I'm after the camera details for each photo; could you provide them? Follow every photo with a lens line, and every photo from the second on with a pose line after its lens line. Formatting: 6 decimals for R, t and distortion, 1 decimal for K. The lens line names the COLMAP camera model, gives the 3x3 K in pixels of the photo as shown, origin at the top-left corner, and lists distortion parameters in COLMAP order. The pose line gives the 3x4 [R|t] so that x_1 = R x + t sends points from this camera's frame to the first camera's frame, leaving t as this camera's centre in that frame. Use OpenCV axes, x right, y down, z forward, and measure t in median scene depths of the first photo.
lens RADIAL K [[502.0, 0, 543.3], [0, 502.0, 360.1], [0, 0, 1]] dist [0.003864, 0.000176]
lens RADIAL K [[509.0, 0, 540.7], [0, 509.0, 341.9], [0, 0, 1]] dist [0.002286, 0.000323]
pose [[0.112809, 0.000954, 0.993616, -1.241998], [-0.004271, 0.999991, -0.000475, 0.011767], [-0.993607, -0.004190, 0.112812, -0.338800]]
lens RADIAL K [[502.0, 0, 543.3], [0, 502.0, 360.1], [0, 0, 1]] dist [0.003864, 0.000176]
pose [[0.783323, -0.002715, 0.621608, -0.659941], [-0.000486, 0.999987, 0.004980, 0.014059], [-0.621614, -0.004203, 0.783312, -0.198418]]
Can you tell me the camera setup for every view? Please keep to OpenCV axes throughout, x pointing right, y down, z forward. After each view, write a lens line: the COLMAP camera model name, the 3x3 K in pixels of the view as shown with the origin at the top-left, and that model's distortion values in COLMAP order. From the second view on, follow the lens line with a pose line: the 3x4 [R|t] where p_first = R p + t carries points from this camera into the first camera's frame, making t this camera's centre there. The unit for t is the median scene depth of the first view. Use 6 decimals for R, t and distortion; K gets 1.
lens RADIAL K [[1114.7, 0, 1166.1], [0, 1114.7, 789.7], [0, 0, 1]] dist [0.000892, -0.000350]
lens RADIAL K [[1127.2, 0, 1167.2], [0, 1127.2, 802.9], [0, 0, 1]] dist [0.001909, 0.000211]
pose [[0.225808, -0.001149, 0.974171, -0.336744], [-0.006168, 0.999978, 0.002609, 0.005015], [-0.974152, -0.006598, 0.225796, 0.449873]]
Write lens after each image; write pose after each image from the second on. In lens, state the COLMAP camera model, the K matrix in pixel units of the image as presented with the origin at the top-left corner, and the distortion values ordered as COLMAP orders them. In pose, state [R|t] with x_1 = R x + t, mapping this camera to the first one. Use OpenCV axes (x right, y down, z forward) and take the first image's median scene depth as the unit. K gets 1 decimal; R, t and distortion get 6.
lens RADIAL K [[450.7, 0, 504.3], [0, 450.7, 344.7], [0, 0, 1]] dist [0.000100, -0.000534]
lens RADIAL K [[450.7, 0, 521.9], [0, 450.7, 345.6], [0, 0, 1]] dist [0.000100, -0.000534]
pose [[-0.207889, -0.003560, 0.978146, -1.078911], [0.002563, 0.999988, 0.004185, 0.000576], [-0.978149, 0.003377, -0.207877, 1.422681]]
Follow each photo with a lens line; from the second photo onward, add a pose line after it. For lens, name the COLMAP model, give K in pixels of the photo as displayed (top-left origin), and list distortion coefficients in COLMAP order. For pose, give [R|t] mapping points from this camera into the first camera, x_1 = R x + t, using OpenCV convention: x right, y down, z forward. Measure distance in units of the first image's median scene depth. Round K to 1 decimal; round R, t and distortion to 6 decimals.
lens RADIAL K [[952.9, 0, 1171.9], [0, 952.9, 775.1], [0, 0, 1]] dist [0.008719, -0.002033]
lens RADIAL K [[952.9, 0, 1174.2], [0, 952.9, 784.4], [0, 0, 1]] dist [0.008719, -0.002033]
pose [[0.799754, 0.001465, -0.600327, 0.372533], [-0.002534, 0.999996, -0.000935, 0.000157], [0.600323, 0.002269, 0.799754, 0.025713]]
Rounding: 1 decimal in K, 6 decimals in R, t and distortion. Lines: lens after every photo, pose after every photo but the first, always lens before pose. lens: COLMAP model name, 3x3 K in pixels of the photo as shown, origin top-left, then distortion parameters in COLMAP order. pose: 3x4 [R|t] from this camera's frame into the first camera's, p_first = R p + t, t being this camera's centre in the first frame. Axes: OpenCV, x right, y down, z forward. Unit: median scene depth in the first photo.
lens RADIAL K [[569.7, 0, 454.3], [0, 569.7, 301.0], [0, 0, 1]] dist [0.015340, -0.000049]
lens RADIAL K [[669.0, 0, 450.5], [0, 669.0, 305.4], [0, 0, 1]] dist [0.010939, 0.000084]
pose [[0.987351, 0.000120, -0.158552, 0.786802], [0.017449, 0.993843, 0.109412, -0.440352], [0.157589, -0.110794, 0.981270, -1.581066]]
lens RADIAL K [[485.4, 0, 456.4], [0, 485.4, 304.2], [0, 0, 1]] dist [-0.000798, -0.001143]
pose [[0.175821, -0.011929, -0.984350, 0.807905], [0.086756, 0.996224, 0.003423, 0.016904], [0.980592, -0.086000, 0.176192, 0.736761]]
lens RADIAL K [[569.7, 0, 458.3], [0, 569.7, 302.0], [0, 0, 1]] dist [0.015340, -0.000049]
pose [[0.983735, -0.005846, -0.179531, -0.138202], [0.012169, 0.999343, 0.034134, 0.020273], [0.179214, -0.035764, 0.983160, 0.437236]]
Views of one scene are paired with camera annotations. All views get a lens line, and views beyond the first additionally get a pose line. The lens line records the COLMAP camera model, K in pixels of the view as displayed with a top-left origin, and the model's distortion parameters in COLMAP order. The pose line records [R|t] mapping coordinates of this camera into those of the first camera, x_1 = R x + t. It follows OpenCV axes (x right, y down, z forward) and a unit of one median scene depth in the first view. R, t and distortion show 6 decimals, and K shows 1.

WORK REQUIRED » Copy verbatim the material from the line containing "Rounding: 1 decimal" up to and including its last line, and give nothing else.

EXERCISE SOLUTION »
Rounding: 1 decimal in K, 6 decimals in R, t and distortion. Lines: lens after every photo, pose after every photo but the first, always lens before pose. lens: COLMAP model name, 3x3 K in pixels of the photo as shown, origin top-left, then distortion parameters in COLMAP order. pose: 3x4 [R|t] from this camera's frame into the first camera's, p_first = R p + t, t being this camera's centre in the first frame. Axes: OpenCV, x right, y down, z forward. Unit: median scene depth in the first photo.
lens RADIAL K [[569.7, 0, 454.3], [0, 569.7, 301.0], [0, 0, 1]] dist [0.015340, -0.000049]
lens RADIAL K [[669.0, 0, 450.5], [0, 669.0, 305.4], [0, 0, 1]] dist [0.010939, 0.000084]
pose [[0.987351, 0.000120, -0.158552, 0.786802], [0.017449, 0.993843, 0.109412, -0.440352], [0.157589, -0.110794, 0.981270, -1.581066]]
lens RADIAL K [[485.4, 0, 456.4], [0, 485.4, 304.2], [0, 0, 1]] dist [-0.000798, -0.001143]
pose [[0.175821, -0.011929, -0.984350, 0.807905], [0.086756, 0.996224, 0.003423, 0.016904], [0.980592, -0.086000, 0.176192, 0.736761]]
lens RADIAL K [[569.7, 0, 458.3], [0, 569.7, 302.0], [0, 0, 1]] dist [0.015340, -0.000049]
pose [[0.983735, -0.005846, -0.179531, -0.138202], [0.012169, 0.999343, 0.034134, 0.020273], [0.179214, -0.035764, 0.983160, 0.437236]]
Views of one scene are paired with camera annotations. All views get a lens line, and views beyond the first additionally get a pose line. The lens line records the COLMAP camera model, K in pixels of the view as displayed with a top-left origin, and the model's distortion parameters in COLMAP order. The pose line records [R|t] mapping coordinates of this camera into those of the first camera, x_1 = R x + t. It follows OpenCV axes (x right, y down, z forward) and a unit of one median scene depth in the first view. R, t and distortion show 6 decimals, and K shows 1.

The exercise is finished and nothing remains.